One way of getting some sort of closure would be by finding out how much it would cost to transfer the bond to a differant company (as in would you pay a get out penalty clause). If the case is that you would get 100% of the value, contact a broker you trust, agree a fair fee for moving and get your allocation. so for example say to a broker, if they can get you 108% allocation (with 5% bid offer spread), say to them something like you will give them 1% and you can take 2% getting a 102% allocation on your existing investment. Ok the other broker gets away with what he did but at least you get a good allocation. .

Alternatively you can Contact the FO and see if there is anything that can be done.

[broken link removed]

Im not really that sure to be honest as you say the company is now out of business. They may have to continue paying for Professional Indemnity for a certain amount of years after closing up (they may of sold their business to another company that may have take on their liabilities, but I wouldnt bet on that). Just fill out a FO form or give them a quick bell to see if you have any avenues to explore.
 
Where do you see that the broker is gone out of business?

Is it not the employer that is gone?
 
Where do you see that the broker is gone out of business?
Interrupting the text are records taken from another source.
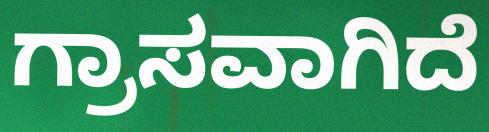
ಗ್ರಾಸವಾಗಿದೆ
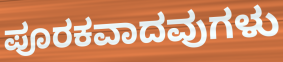
ಪೂರಕವಾದವುಗಳು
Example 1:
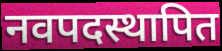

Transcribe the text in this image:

नवपदस्थापित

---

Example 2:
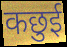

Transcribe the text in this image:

कछुई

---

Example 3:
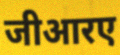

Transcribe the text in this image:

जीआरए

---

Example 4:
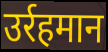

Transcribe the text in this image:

उर्रहमान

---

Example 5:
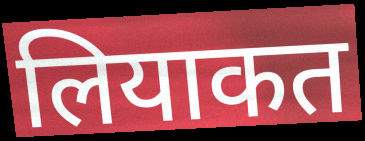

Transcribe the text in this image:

लियाकत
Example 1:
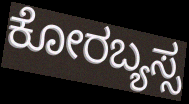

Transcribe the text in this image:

ಕೋರಬ್ಯಸ್ಸ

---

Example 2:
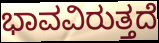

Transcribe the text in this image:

ಭಾವವಿರುತ್ತದೆ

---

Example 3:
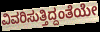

Is it not the employer that is gone?


Ah sorry about that , good spot, my mistake . .

Firstly, contact the advisor in question (by letter, registered post). Make a complaint about what you have said here and outline what you would like to be done (returned allocation etc). The broker is bound by law to reply to your complaint.

If you do not hear from or get a satisfying response then you could send your complaint to the Insurance comapany.

After that contact the financial ombudsman.

The thing is that really there should of been more transparency in this case, but technically (I say this loosely) the broker did not do anything illegal. Brokers can choose to give more or less comission to the clients. It is poor practise not to disclose the comission they received (particularly after you already paid them a seperate fee).

Hope this helps in some way, whatever you do, try to resolve it with the advisor first . If you havent even tried to get some Joy from the Advisor the Ombudsman will tell you to go there first. . Keep documents of any correspondence.
 
I don't know as much as you about it, can you give me more information?